François Petis de la Croix
François Pétis de la Croix (Paris, 1653 - December 4, 1713) was a French orientalist and antiquarian.
Biography
He was born in Paris, the son of an Arabic interpreter for the French court. He inherited his father's office on his father's death, in 1695, and subsequently passed it on to his own son, Alexandre-Louis-Marie. Jean-Baptiste Colbert sent him to the East, where he spent ten years between Syria, the Persian Empire, and Turkey. There he studied the Arabic, Persian and Turkish languages.

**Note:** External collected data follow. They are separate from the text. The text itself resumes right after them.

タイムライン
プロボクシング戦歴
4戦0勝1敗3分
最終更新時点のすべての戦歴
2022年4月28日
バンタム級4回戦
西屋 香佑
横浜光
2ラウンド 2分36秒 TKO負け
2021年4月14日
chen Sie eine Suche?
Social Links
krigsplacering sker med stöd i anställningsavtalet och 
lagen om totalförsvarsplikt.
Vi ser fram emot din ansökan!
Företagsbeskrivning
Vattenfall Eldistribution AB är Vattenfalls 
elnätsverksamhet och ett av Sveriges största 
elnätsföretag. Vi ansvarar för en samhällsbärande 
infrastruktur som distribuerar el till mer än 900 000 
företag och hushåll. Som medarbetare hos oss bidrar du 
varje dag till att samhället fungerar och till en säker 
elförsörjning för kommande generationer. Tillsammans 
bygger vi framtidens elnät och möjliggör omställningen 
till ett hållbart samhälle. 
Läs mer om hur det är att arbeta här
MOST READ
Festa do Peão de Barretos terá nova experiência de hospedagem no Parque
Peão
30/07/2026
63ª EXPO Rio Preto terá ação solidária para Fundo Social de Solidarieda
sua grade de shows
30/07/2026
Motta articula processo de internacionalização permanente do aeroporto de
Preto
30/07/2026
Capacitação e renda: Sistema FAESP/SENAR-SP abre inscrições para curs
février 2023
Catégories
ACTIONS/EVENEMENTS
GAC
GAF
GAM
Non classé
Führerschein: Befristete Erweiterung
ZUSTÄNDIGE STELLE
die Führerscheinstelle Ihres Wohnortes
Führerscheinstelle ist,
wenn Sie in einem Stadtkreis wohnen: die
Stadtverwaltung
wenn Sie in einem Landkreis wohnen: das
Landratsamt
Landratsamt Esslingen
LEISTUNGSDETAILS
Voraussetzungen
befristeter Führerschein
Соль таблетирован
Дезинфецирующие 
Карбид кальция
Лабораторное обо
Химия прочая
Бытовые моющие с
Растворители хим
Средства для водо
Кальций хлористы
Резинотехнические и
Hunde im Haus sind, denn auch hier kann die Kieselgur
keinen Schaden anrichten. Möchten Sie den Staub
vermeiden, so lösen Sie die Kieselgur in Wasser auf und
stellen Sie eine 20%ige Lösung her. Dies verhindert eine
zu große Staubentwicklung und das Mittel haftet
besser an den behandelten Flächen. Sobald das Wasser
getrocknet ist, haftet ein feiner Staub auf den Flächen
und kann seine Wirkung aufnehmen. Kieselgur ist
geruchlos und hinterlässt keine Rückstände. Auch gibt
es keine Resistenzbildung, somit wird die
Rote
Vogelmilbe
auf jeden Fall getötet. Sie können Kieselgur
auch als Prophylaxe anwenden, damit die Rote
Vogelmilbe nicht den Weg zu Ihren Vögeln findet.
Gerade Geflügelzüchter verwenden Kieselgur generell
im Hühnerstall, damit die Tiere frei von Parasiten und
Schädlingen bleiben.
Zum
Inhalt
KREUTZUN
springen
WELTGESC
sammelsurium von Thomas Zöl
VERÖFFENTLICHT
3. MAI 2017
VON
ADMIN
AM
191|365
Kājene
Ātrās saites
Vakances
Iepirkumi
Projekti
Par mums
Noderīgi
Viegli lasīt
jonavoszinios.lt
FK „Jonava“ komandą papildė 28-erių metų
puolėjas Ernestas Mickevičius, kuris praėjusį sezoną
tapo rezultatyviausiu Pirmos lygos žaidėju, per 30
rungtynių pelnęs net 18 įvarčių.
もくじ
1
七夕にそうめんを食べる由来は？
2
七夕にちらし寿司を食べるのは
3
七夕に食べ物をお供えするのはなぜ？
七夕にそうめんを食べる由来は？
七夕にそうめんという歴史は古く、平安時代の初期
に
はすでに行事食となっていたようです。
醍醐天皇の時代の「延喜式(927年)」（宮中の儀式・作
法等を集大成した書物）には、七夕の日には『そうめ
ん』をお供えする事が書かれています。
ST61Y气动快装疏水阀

He pursued a diplomatic career and briefly served as secretary to the French ambassador to Morocco. He was also an interpreter for the French troops sent to Algiers, where he helped to reach a peace treaty whose draft in Turkish he wrote, and which was ratified in 1684. He directed the negotiations with Tunis and Tripoli in 1685 and with Morocco in 1687: the zeal, tact and linguistic management that he demonstrated in the negotiations with these oriental courts ended up being rewarded in 1692, when he was chosen for the chair of Arabic at the College of France, where he remained until his death.
Work
Notable works of his are History of Louis XIV, translated into Persian; The thousand and one days; Persian Tales; Armenian and Latin Dictionary and History of Egyptian Antiquities. But the one that contributed the most to his literary fame is his excellent French translation of Sharafuddin Ali Yazdi's Zafar Nama or History of Tamerlane (the original dates from 1425)., which was published posthumously and consists of four volumes. This work, a rare specimen of the critical history of Persia, was compiled under the auspices of Mirza Ibrahim Sultan, son of Shah Rukh and grandson of Tamerlane. The only mistake made by Pétis de la Croix in translating him was that he attributed Ibrahim Sultan's important intervention in the Zafar Nama to Tamerlane himself.